### Directions:
A. Decide whether each of the following statements agrees with the I TRUST PAIN event description below: (i) The album is published by Fixed Abode. (ii) The film combines nine music videos with footage of Culver's hometown. (iii) The videos present a straightforward autobiography. For each, answer yes or no and quote the words of the description that settle it.
B. Answer these questions using the I TRUST PAIN event description below.
(i) What does the deteriorated footage show?
(ii) Who is named as promoting distorted models of masculinity?
(iii) What three things does Culver explore?
C. Extend the I TRUST PAIN event description below, picking up after its final sentence.
[[ Extract provided open ]]
Public Listening: I TRUST PAIN with Richie Culver, Rainy Miller and Genesis P Orridge - Camden Art Centre

This event launches I TRUST PAIN, the new album by Richie Culver, published by Fixed Abode and accompanied by a film. Culver explores memory, inheritance and masculinity shaped by class and geography.

I TRUST PAIN combines seven music videos with deteriorated footage of Culver’s childhood hometown and family home. Through stark imagery and sonic intensity, the work examines fragmented memory, paternal absence and the psychic weight of inheritance. It interrogates the pressures on young men within a cultural climate where distorted models of masculinity, such as those promoted by Andrew Tate, continue to circulate.

The videos by Culver, Blackhaine, Allen-Golder Carpenter, Rebecca Salvadori, Max Kreis and SKINTAPE form a fragmented but unified chorus. They resist straightforward autobiography, offering instead a poetics of rupture, haunting and unresolved memory.
[[ Extract provided closed ]]
[[ Record excerpts open ]]
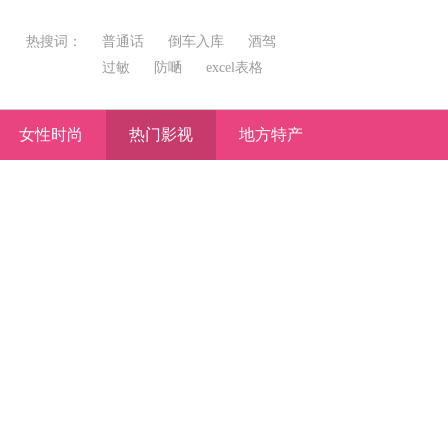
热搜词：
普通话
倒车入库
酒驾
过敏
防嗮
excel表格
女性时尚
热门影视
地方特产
[[ Record excerpts closed ]]
[[ Record excerpts open ]]
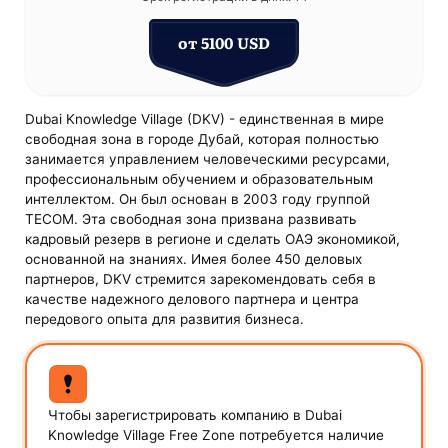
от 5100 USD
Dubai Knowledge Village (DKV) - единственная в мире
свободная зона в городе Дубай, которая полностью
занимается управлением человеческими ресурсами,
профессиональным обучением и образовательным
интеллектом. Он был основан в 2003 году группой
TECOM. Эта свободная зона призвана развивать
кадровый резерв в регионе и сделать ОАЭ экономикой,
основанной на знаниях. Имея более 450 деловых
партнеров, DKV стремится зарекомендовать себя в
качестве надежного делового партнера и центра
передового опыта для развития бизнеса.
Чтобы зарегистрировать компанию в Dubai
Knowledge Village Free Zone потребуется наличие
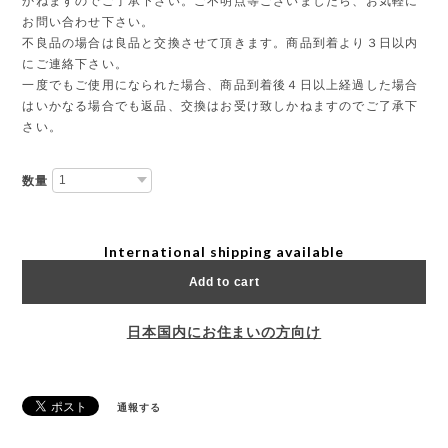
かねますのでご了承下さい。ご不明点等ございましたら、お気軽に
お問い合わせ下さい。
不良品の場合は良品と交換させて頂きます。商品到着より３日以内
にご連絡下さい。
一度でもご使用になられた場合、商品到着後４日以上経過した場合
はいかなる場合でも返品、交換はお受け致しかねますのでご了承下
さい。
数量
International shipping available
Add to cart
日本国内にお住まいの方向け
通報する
[[ Record excerpts closed ]]
### Answers to the exercise:
A.
(i) Yes: "published by Fixed Abode"
(ii) No: "combines seven music videos"
(iii) No: "They resist straightforward autobiography"

B.
(i) Culver's childhood hometown and family home
(ii) Andrew Tate
(iii) Memory, inheritance and masculinity

C.
The programme also features a live spoken word performance by multi-disciplinary artist Rainy Miller, founder of Fixed Abode. Miller works across music, writing and performance, using rhythm and cadence to connect personal experience with broader cultural critique. Their spoken word extends the themes of I TRUST PAIN, reframing inherited narratives of masculinity and emotional endurance through language, sound and presence.

The event also presents a rare recording of Genesis P-Orridge. Captured at the Swiss Institute, New York, in November 2007, shortly after the passing of their partner and collaborator Lady Jaye Breyer, the performance carries a charged atmosphere. Originally circulated only in a very limited cassette edition, it has never been made available digitally.

 

The Artists

The Artists

Richie Culver is a British artist and musician whose practice moves fluidly between visual work and sound. Conceiving of music as an extension of his visual language, Culver creates emotionally charged, machine-driven compositions that carry the same raw immediacy as his paintings and installations. His collaborations with Moor Mother, Billy Woods, Blackhaine, Rainy Miller, Space Afrika, and Mark Leckey have become central to this process, situating him in conversation with some of the most radical voices in contemporary art and experimental music.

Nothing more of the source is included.